- **Your task**:
Please recast every line of the records below as a JSON list of strings, one string per line, with blank lines left out.

---------- Records ----------

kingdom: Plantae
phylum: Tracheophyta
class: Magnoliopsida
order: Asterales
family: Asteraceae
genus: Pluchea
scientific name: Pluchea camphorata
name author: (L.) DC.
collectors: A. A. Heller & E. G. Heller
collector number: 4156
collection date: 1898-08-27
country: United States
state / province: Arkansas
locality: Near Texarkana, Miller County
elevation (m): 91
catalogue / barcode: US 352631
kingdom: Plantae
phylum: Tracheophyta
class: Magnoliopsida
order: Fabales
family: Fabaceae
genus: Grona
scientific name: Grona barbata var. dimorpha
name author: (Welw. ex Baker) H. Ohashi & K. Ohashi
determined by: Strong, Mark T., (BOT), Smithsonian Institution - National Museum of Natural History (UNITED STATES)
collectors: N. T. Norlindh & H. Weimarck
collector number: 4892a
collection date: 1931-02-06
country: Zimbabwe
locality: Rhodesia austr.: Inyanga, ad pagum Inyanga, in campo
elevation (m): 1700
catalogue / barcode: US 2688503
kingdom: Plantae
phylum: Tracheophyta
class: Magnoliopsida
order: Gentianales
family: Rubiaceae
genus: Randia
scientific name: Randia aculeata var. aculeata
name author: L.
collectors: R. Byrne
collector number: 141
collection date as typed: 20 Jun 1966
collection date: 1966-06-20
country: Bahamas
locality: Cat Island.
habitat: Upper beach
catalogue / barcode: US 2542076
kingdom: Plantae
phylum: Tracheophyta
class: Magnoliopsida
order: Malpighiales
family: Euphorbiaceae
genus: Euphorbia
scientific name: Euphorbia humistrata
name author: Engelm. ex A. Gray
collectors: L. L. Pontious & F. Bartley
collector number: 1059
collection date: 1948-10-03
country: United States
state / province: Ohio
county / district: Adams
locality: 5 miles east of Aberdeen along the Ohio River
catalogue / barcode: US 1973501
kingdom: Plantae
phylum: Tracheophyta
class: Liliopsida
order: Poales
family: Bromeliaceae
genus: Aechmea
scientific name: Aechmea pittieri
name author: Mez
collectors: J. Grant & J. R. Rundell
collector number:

----------

- **Problem solution**:
[
  "kingdom: Plantae",
  "phylum: Tracheophyta",
  "class: Magnoliopsida",
  "order: Asterales",
  "family: Asteraceae",
  "genus: Pluchea",
  "scientific name: Pluchea camphorata",
  "name author: (L.) DC.",
  "collectors: A. A. Heller & E. G. Heller",
  "collector number: 4156",
  "collection date: 1898-08-27",
  "country: United States",
  "state / province: Arkansas",
  "locality: Near Texarkana, Miller County",
  "elevation (m): 91",
  "catalogue / barcode: US 352631",
  "kingdom: Plantae",
  "phylum: Tracheophyta",
  "class: Magnoliopsida",
  "order: Fabales",
  "family: Fabaceae",
  "genus: Grona",
  "scientific name: Grona barbata var. dimorpha",
  "name author: (Welw. ex Baker) H. Ohashi & K. Ohashi",
  "determined by: Strong, Mark T., (BOT), Smithsonian Institution - National Museum of Natural History (UNITED STATES)",
  "collectors: N. T. Norlindh & H. Weimarck",
  "collector number: 4892a",
  "collection date: 1931-02-06",
  "country: Zimbabwe",
  "locality: Rhodesia austr.: Inyanga, ad pagum Inyanga, in campo",
  "elevation (m): 1700",
  "catalogue / barcode: US 2688503",
  "kingdom: Plantae",
  "phylum: Tracheophyta",
  "class: Magnoliopsida",
  "order: Gentianales",
  "family: Rubiaceae",
  "genus: Randia",
  "scientific name: Randia aculeata var. aculeata",
  "name author: L.",
  "collectors: R. Byrne",
  "collector number: 141",
  "collection date as typed: 20 Jun 1966",
  "collection date: 1966-06-20",
  "country: Bahamas",
  "locality: Cat Island.",
  "habitat: Upper beach",
  "catalogue / barcode: US 2542076",
  "kingdom: Plantae",
  "phylum: Tracheophyta",
  "class: Magnoliopsida",
  "order: Malpighiales",
  "family: Euphorbiaceae",
  "genus: Euphorbia",
  "scientific name: Euphorbia humistrata",
  "name author: Engelm. ex A. Gray",
  "collectors: L. L. Pontious & F. Bartley",
  "collector number: 1059",
  "collection date: 1948-10-03",
  "country: United States",
  "state / province: Ohio",
  "county / district: Adams",
  "locality: 5 miles east of Aberdeen along the Ohio River",
  "catalogue / barcode: US 1973501",
  "kingdom: Plantae",
  "phylum: Tracheophyta",
  "class: Liliopsida",
  "order: Poales",
  "family: Bromeliaceae",
  "genus: Aechmea",
  "scientific name: Aechmea pittieri",
  "name author: Mez",
  "collectors: J. Grant & J. R. Rundell",
  "collector number:"
]